Updated: Dec 29, 2020


From the very beginning, ‘The Soviet Union During the Brezhnev Era’ sets a tone of historical incompetence. It manages to carry this on until the very end, and it makes for perhaps the worst book I have read this year. Note for the audiobook: the narrator matches the incompetence of the author and manages to pronounce Mao as ‘Mayo’ throughout – which is often. This is accompanied by frequent weird pronunciations of everything else, also. It's only upside is its length - around 2 hours - as it's possible to finish easily in an evening, as I did.


Beginning with an annoyingly long recounting of all the soviets preceding Brezhnev, the book hardly even talks about its namesake before its end. One of the opening lines, ‘as bad as Vladimir Lenin seemed […] Joseph Stalin was so much worse’, is one of the most amusingly cliche sentences I’d ever heard, and for it to be included in a serious historical work is almost obscene. It continues with a slew of misinformation, of which I shall bullet point a few examples for ease:

· The mistranslation of Khrushchev’s ‘we will bury you’ and label of it as aggressive, when the accurate translation is not at all, being more similar to ‘we will stand peacefully by your graveside’

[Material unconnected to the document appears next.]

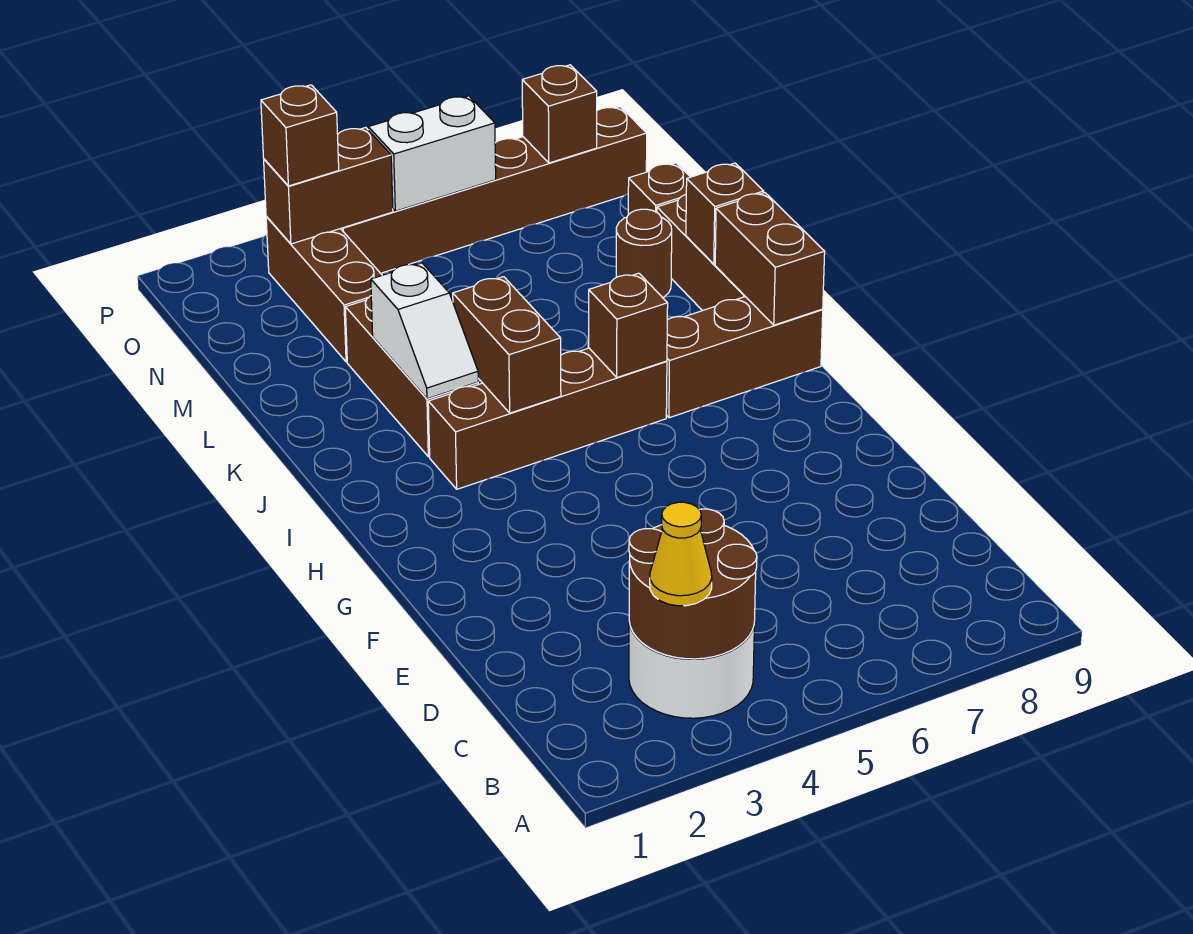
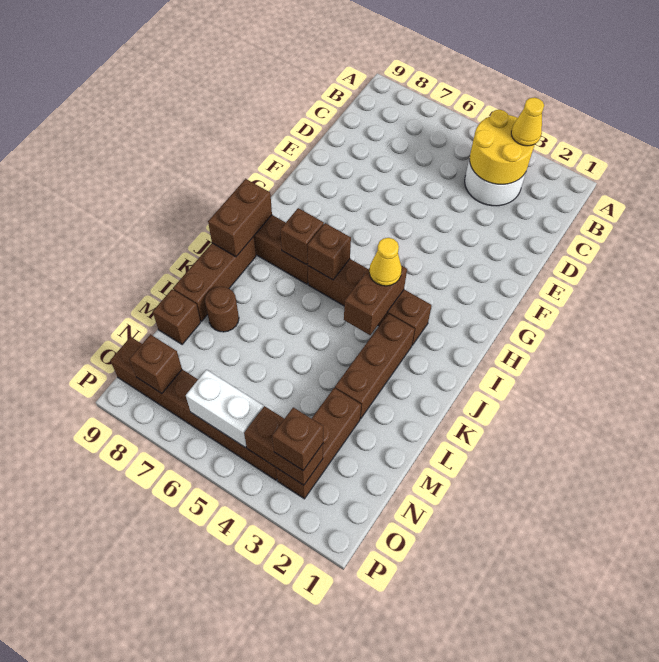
brown 2x2 round brick [629,509,757,659] -> yellow 2x2 round brick [470,110,535,184]
none -> yellow 1x1 cone [369,238,402,286]
white 1x2 slope [371,263,478,399] -> none
brown 1x1 brick [686,163,764,264] -> brown 1x1 brick moved to [280,208,324,265]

· He confuses the idea of the revolutionary vanguard with the concept of the dictatorship of the proletariat (DOTP) – the vanguard is Lenin’s idea that an elite set of workers must complete revolution on behalf of the other workers, as the majority were not ready or educated enough to do so themselves. Editor confuses this with the Dictatorship of the Proletariat, which is actually close to a democracy – just only including workers, and intending to destroy all the other classes, and ends up saying the latter means the former.

· Lenin’s testament is somewhat misrepresented – only focusing on the critic of Stalin, not mentioning that Trotsky was also insulted in it, and then implying Trotsky simply let it get buried out of naivety – almost the whole politburo was insulted in it, and that was why it was buried

· More of just pure stupidity than a mistake, but the line that Beria opened up the gulags and released prisoners ‘for reasons that are still unclear’ is idiotic – it is entirely clear and straightforward that this was a ploy for Beria to gain power, to win over popular opinion. Editor actually goes on to talk about the power struggle almost immediately after, so how he failed to connect the dots is beyond me.


When it finally gets to Brezhnev, the book is interesting enough – but incredibly brief considering the amount of time which is spent on other Soviet Leaders, who all seem to give very little necessary context. It is entirely not worth it, and I feel cheated out of the £2 I spent on it. There is not much to conclude, so I shall just summarise here what is obvious: I do not recommend this book.